* Quoted passage:
· · · · · · ·

The first is their special (non-human) weight-bearing issues - they never go non-weight-bearing (thus pin loosening and slow- or non-union is a big threat.) They will spin, turn, suddenly load, twist, strain, stomp & kick, etc, often blowing apart or damaging their repair or breaking their hardware in the immediate weeks post-surgery (huge worry).

They cannot be healthily immobile (they are physiologically designed to walk with their heads down nearly constantly). They readily have circulatory issues humans don't have regarding laminitis threat. They colic at the drop of a hat post-surgery (post-surgical ileus, hospitalization ileus). They don't mentally tolerate pain, nor do well with many common types of pain meds (opiods).

Keep them in stall rest and they urinate and defecate all over their surgical site (infection risk very high).

Multiple pin placement in a shattered pastern (and the healing involved) often permanently scars/disrupts/thickens tendons and the joint components above/below the long pastern bone (which is equivalent to P1 of your middle finger); and if you take their pins out the bone remodeling in the pin tracts is often slow and they'll lightly stomp a foot at a fly a month later and refracture right through the pin sites.

I've got a front leg skeleton from a 16.2 hh TB gelding (big horse) and the long pastern bone is 4-inches long, and at it's center I can encircle it with my thumb and forefinger with a half-inch to spare.

Tiny bones, big heavy critter that will not stand still nor non-weight bear.

· · · · · · ·

(Extracted page text data)
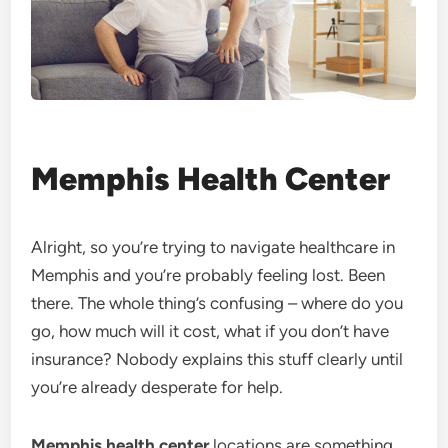
Memphis Health Center
Alright, so you’re trying to navigate healthcare in
Memphis and you’re probably feeling lost. Been
there. The whole thing’s confusing – where do you
go, how much will it cost, what if you don’t have
insurance? Nobody explains this stuff clearly until
you’re already desperate for help.
Memphis health center
locations are something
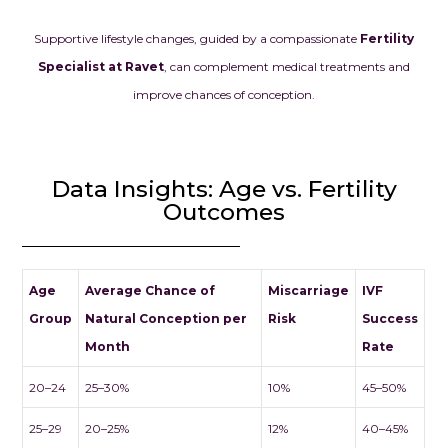
Supportive lifestyle changes, guided by a compassionate
Fertility
Specialist at Ravet
, can complement medical treatments and
improve chances of conception.
Data Insights: Age vs. Fertility
Outcomes
Age
Average Chance of
Miscarriage
IVF
Group
Natural Conception per
Risk
Success
Month
Rate
20–24
25–30%
10%
45–50%
25–29
20–25%
12%
40–45%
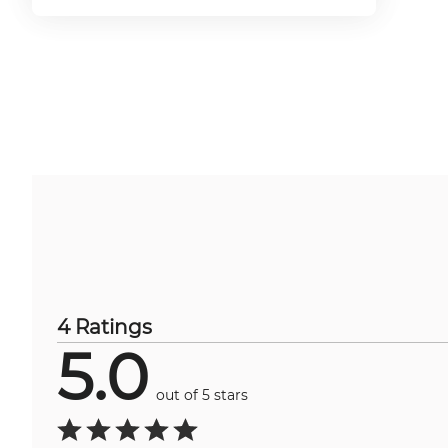
4 Ratings
5.0
out of 5 stars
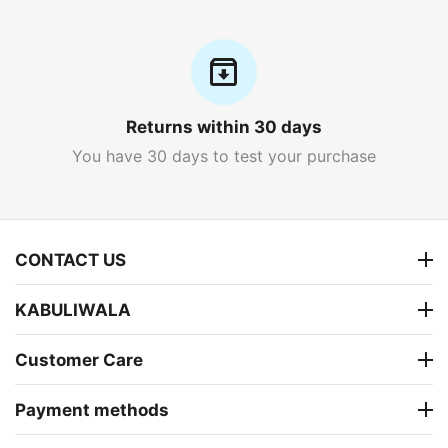
Returns within 30 days
You have 30 days to test your purchase
CONTACT US
KABULIWALA
Customer Care
Payment methods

· · · · · · ·

* Required action:
In the text about horse fracture surgery, write out word for word the stretch from "Multiple pin placement" through "half-inch to spare.".

* Exercise response:
Multiple pin placement in a shattered pastern (and the healing involved) often permanently scars/disrupts/thickens tendons and the joint components above/below the long pastern bone (which is equivalent to P1 of your middle finger); and if you take their pins out the bone remodeling in the pin tracts is often slow and they'll lightly stomp a foot at a fly a month later and refracture right through the pin sites.

I've got a front leg skeleton from a 16.2 hh TB gelding (big horse) and the long pastern bone is 4-inches long, and at it's center I can encircle it with my thumb and forefinger with a half-inch to spare.